Almost anyone will chafe and rebel against any policy sent down from “on high.” Especially here in the United States, such pronouncements are likely to be met with anger and often result in protracted angst around the decision. Each time this occurs I remind myself how much easier the process would have been, and how much more effective, had the policy been communicated, evaluated and discussed long before it was ever put in place. Springing a new policy on someone, no matter how small or seemingly inconsequential, sends signals that the authority figure has no respect, and limited understanding, of the people whom the policy will effect.

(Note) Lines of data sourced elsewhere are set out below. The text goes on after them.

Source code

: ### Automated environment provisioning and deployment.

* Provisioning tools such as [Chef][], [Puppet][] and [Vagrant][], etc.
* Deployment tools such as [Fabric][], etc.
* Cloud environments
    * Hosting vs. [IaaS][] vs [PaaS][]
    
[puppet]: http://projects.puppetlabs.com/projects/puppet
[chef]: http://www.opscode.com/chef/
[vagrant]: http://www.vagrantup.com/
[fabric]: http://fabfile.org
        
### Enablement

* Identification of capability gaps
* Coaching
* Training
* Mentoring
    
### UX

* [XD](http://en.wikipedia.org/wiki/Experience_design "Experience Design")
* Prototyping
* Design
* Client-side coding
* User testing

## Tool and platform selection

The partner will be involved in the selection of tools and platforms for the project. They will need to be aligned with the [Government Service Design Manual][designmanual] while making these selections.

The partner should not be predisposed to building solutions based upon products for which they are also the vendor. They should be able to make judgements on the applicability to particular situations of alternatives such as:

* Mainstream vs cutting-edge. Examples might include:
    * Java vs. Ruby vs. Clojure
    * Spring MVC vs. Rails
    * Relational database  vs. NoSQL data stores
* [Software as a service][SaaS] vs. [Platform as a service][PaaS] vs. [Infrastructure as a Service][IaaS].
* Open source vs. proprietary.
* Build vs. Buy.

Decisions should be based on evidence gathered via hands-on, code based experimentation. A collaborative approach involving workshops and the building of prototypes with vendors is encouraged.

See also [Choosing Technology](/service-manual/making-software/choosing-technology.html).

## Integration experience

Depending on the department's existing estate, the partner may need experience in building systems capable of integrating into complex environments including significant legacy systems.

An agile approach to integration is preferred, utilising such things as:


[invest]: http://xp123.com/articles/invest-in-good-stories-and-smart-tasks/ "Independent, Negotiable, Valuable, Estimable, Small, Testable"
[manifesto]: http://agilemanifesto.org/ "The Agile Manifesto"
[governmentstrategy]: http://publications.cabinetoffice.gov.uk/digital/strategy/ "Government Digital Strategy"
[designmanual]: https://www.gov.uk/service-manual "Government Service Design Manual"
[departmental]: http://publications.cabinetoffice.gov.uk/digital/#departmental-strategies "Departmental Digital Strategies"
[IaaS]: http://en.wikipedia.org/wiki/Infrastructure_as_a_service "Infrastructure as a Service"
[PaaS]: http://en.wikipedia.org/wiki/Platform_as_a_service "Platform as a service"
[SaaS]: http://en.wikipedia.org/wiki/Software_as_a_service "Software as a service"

Why does this poor communication continue to be the norm in most organizations? I think it is due to a very common fallacy. The creator of the policy thinks that by presenting a fait accompli they can bypass discussion, changes and arguments about the policy. They believe they have crafted the perfect policy and that anyone would be silly to argue against it. To believe this is to deny human nature, though. Even the best policy or the most useful policy will be heartily questioned when presented as a done deal. Instead of facing the limited, well-reasoned discussion of a policy when created in concert with the public, the organization ends up with angry, loud and downright nasty disagreements.

Even worse, such “after the fact” arguments often spill over from the one policy to expose deep divisions in a group. Like a bad marital argument, the complaints about one topic quickly spill over into a litany of complaints about every previous affront, real or perceived. It exposes deep divisions among the members of an organization and, in the worst cases, it can tear the organization apart.

Organizers and executives can have real fears about opening up the decision-making process to those they manage, but if they fail to do so, they will end up fighting a much larger battle later. When there is little or no communication, people will always assume the worst. They will lose any sense of trust in the executives and even the organization as a whole. They will come to see themselves not part of a team, but merely expendable workers that aren’t worth consulting on important issues that directly effect them. Through a failure of the relatively simple act of communication, greater troubles are often created.

The next time you are examining a new policy within your group or company, think deeply about how communication can smooth the path. Early discussions, while sometimes difficult are much less troublesome and confrontational than discussions after the fact. Just as you probably have an innate resistance to pronouncements from “on-high”, those you manage or lead will have the same. The path to greater productivity and harmony resides in early, frequent and respectful communication. Anything less leads to issues and turmoil that need not occur.